I was a little bit surprised to be honest. Perhaps even disappointed. But I thank God for His comforting Spirit for He almost immediately soothed my worried mind with the promise that God has plans to bless me as His Child, rather than harm me. (Jeremiah 29:11) I don't deserve anything from Him. I don't deserve the breath I breathe every second of every day. Sometimes it is so hard for me to accept that God my Creator, Christ my Savior, would want to bless me. But I remember also, that God is indeed my Father. I can trust Him! What a wonderful truth!
And so, in this situation, I have perfect peace, which has been given only by the Lord. I know that the Lord sees more than I can. So, I am not asking why this is happening, why did I have to be put on a waiting list to receive a scholarship that I had already been so excited about...instead I praise the Lord for His free scholarship of life...of salvation!!! Thank you, Lord Jesus! Please use all these things for Your Glory! So that others can come to know You and see Your greatness!
Esther!!! We now know the outcome! But it is absolutely wonderful to hear your trust and surrender in God before you knew! Oh dear, how wonderful God is, that He has led you to such a resolute peace in Him, without fully understanding what God would do, yet being readied by Him to praise Him for anything, for all He has already blessed you with! "His free scholarship of life..." what a wonderful truth that I pray so many people would desire in love for God than anything else!!! So lovely, so perfect, so undeserved, the grace bestowed and life given to those who love and follow Christ through the Spirit’s leading! The most important gift that any human could ever be given because Christ paid our punishment and came to life after dying to bring His children to life and offer forgiveness of sins that the Father gives because of Christ as the Holy Spirit breathes true life in that human! What a scholarship!

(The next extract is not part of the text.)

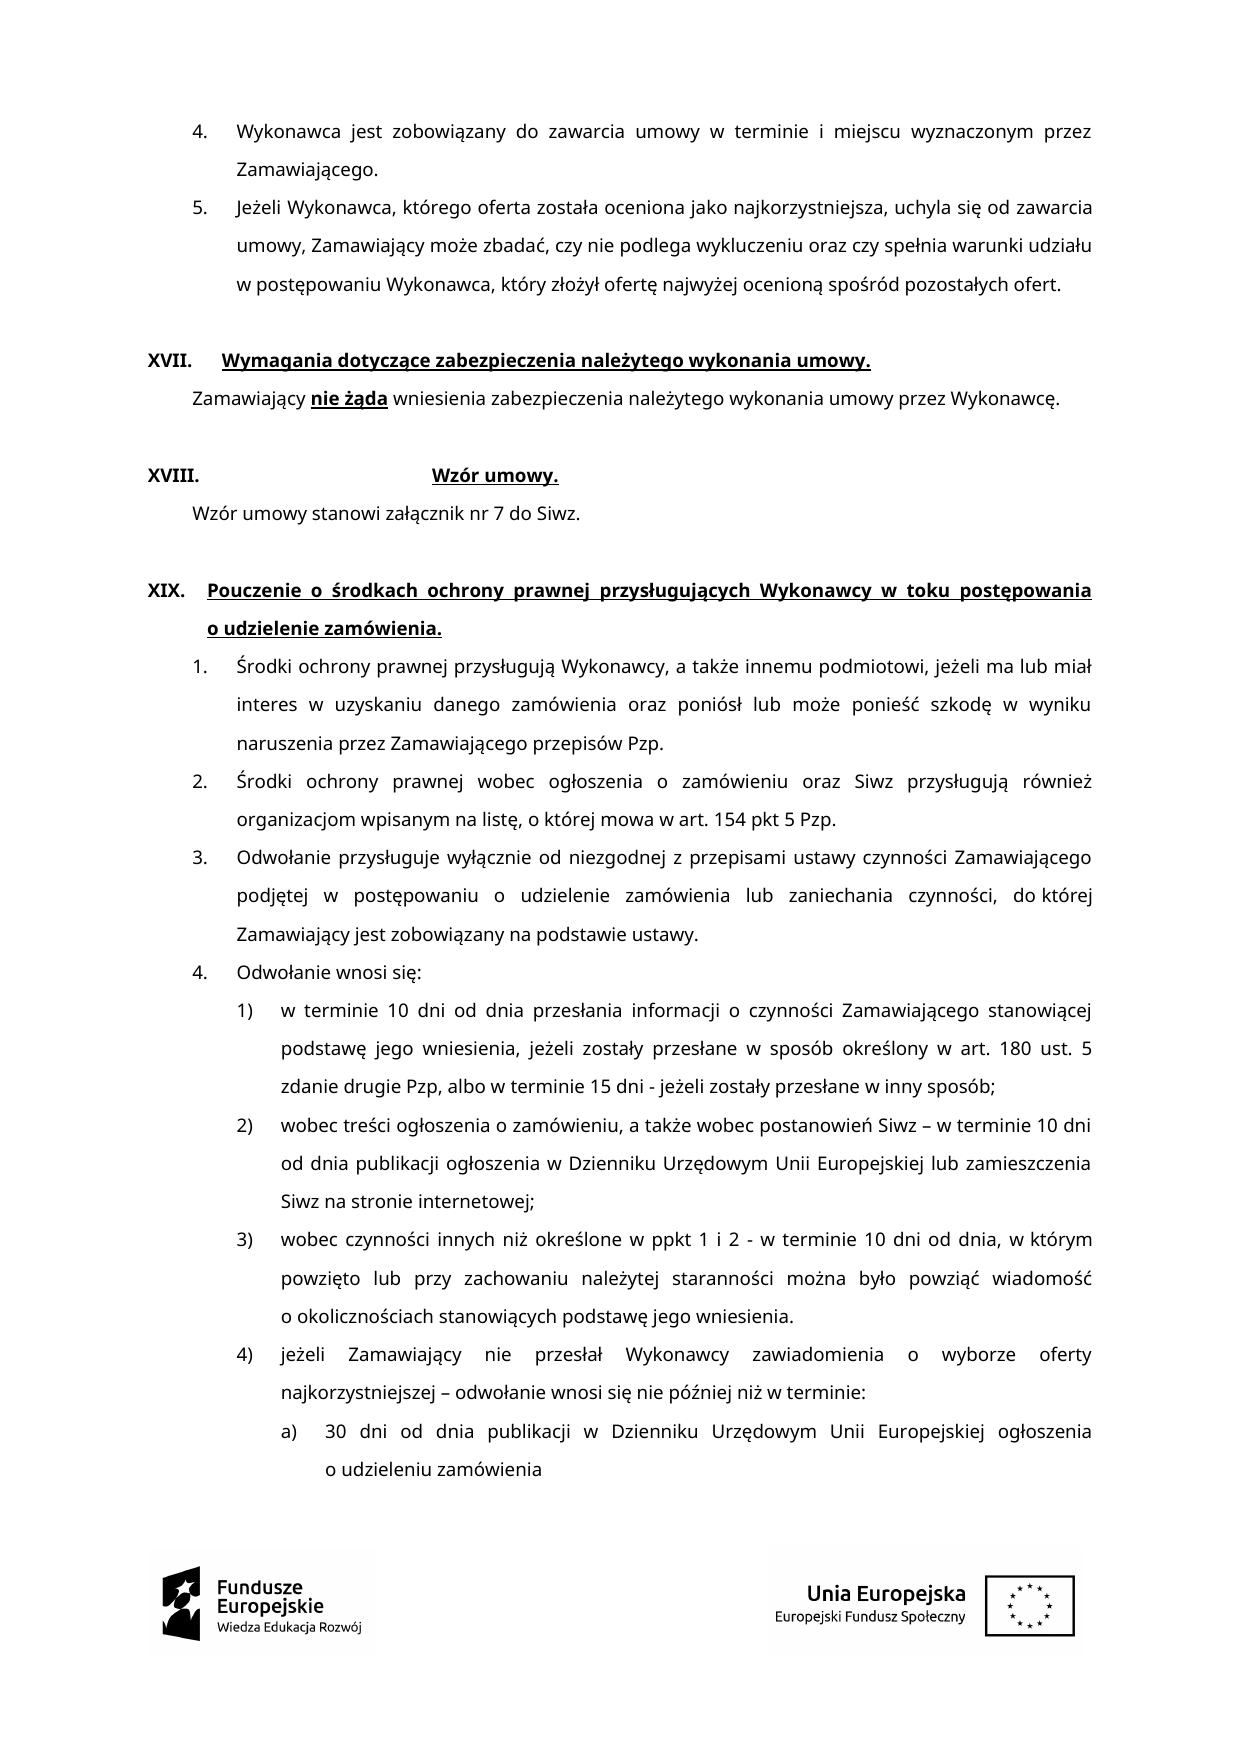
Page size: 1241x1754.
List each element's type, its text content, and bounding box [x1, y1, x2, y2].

And again as always so happy for you Esther, no matter what happens in life as it's so easy to see that the Holy Spirit has allowed you to be content with all happenings in your life dedicated to Christ and yet desiring to love Him through all situations! And congratulations as finally we found out their decision! Praise God for His many blessings, hidden and visible!!! And wowo what a blessing! And so beautiful that He was preparing you to be ready whatever He decided!!! Talk to you soon Esther and God bless this time in your life and in all your future!